● What the exercise asks
Report the count, and only the count, of lines in the records that include the word "height".

====== Available data ======

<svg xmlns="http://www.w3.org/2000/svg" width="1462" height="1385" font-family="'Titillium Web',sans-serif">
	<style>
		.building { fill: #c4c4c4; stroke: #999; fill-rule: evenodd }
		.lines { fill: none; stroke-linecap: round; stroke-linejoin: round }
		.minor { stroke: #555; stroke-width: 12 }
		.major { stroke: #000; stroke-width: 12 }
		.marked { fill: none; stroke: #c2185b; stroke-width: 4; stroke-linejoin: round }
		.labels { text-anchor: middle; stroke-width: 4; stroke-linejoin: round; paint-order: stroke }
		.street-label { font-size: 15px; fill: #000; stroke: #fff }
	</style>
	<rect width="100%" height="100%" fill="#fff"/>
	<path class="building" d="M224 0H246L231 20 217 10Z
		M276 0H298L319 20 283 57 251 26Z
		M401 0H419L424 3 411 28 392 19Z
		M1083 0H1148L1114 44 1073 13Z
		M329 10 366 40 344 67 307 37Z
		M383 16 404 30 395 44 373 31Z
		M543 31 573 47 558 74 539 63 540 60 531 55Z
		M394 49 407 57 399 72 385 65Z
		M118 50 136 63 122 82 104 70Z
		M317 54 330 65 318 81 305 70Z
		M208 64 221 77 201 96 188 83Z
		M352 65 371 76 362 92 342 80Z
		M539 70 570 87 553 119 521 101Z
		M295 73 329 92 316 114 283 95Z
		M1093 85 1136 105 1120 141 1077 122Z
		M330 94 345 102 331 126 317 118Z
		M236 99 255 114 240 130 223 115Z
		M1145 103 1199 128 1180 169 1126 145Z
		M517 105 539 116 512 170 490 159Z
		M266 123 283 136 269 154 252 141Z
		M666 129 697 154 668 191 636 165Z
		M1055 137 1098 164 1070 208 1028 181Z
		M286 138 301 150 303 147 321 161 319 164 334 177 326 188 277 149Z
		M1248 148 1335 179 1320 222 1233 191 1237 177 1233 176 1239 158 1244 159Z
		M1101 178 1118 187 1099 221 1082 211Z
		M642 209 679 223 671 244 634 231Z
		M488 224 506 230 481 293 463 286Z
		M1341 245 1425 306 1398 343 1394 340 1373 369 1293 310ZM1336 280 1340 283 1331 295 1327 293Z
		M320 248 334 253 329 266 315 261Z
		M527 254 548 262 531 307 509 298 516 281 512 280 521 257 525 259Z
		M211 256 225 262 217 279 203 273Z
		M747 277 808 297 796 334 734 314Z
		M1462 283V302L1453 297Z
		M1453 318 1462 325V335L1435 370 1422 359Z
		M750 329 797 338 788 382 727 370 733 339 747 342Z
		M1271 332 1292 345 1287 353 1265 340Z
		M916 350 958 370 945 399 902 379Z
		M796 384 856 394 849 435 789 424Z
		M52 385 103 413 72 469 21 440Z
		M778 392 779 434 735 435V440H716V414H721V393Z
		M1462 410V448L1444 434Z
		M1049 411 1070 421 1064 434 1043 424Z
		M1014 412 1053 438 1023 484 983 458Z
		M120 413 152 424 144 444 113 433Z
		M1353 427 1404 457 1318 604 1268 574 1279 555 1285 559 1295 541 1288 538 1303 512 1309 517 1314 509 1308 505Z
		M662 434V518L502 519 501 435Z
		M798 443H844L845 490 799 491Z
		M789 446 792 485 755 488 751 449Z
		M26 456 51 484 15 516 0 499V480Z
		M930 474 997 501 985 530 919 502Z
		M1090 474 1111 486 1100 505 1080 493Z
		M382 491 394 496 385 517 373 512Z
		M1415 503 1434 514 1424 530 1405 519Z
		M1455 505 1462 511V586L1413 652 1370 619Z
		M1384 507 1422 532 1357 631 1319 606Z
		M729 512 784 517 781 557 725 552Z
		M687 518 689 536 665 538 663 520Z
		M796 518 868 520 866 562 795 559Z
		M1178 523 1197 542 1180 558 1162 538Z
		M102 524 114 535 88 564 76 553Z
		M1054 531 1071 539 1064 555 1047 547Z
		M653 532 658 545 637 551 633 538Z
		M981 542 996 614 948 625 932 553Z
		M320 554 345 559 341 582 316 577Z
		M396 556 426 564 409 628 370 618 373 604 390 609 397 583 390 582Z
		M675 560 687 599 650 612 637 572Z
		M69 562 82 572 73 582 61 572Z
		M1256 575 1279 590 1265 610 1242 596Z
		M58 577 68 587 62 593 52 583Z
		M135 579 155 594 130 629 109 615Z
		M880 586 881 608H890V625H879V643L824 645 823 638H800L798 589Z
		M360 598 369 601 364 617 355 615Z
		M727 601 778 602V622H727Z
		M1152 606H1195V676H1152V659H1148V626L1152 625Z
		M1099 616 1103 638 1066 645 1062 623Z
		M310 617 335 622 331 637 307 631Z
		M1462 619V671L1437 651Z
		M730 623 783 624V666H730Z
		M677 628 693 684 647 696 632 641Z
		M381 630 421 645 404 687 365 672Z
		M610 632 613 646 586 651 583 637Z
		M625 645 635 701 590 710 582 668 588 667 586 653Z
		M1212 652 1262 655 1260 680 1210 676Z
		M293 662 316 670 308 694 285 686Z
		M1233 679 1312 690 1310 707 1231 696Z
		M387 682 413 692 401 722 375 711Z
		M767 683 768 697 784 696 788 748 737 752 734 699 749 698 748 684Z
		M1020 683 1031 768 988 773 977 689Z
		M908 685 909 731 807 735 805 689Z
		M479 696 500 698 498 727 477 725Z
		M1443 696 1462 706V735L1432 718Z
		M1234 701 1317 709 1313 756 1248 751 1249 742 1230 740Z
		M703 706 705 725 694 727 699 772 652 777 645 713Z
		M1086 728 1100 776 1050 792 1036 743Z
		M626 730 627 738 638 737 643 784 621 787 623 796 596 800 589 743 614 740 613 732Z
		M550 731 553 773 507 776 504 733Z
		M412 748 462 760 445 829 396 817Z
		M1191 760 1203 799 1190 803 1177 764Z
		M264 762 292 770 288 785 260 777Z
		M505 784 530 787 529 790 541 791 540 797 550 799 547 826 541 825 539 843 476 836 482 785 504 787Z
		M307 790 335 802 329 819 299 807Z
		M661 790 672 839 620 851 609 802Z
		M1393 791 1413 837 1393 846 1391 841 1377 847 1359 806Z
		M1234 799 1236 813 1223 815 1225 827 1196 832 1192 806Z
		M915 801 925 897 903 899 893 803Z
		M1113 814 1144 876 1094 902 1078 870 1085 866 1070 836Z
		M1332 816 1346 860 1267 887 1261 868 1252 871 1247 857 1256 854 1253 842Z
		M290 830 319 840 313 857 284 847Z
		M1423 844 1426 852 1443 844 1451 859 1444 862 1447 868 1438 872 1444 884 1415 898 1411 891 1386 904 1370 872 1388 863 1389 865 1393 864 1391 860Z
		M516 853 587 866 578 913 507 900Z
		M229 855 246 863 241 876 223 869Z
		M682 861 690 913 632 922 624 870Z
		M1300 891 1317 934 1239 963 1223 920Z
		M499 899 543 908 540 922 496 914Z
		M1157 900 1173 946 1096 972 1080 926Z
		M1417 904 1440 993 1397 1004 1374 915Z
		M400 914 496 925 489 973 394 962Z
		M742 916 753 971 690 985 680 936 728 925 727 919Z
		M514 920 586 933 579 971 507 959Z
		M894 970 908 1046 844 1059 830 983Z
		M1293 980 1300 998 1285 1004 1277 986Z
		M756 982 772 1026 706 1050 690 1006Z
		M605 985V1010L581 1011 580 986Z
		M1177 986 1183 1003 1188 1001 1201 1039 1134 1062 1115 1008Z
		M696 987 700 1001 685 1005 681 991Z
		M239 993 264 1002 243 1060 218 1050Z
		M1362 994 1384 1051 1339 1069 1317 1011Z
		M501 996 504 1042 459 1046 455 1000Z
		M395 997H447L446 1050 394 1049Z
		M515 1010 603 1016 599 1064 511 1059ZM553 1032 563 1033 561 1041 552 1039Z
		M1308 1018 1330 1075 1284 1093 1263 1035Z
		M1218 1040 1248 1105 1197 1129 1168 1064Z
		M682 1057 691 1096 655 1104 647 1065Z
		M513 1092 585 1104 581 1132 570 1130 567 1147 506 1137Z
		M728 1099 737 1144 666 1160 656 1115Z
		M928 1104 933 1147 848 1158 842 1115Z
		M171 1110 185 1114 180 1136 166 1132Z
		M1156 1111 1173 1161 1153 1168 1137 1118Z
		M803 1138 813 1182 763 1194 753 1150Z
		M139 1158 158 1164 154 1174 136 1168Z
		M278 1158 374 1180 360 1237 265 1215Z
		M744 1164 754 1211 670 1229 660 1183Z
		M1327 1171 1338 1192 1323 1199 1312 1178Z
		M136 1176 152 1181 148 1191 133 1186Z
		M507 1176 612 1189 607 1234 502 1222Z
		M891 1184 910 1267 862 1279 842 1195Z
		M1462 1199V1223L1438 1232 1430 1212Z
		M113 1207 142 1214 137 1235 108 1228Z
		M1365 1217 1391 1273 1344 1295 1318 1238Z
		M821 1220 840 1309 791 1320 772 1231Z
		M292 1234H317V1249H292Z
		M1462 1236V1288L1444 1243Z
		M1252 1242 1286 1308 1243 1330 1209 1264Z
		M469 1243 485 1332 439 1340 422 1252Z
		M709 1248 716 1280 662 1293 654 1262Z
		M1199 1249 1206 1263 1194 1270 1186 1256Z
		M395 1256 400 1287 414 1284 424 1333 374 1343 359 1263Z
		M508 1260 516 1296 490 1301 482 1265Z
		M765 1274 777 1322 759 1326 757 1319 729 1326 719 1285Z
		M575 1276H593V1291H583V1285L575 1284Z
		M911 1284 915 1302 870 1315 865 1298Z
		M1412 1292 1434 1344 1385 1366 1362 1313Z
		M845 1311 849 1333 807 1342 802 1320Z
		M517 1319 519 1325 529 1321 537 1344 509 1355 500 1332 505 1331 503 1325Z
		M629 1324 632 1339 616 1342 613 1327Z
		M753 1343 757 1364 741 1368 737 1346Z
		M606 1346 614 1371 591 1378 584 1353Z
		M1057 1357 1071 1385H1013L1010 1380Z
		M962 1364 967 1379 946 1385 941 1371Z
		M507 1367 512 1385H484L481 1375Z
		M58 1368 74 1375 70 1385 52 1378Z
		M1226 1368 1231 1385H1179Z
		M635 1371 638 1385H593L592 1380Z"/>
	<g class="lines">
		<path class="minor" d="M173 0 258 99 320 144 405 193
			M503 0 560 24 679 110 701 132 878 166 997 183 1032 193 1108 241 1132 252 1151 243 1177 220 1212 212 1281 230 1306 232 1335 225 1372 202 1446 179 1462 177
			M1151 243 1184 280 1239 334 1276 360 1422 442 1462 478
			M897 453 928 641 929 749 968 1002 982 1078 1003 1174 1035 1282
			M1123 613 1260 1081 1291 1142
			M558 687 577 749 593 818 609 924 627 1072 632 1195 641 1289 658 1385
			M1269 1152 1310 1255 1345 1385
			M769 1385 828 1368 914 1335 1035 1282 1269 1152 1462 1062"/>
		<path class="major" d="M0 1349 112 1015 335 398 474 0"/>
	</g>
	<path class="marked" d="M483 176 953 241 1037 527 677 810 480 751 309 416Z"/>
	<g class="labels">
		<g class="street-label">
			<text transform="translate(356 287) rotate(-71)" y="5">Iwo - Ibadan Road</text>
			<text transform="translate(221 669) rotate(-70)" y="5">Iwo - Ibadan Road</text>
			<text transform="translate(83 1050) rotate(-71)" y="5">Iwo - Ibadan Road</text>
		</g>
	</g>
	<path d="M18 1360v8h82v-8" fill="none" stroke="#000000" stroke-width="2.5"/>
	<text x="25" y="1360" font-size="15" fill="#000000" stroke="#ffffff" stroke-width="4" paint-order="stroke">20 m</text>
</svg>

======

● Response area
2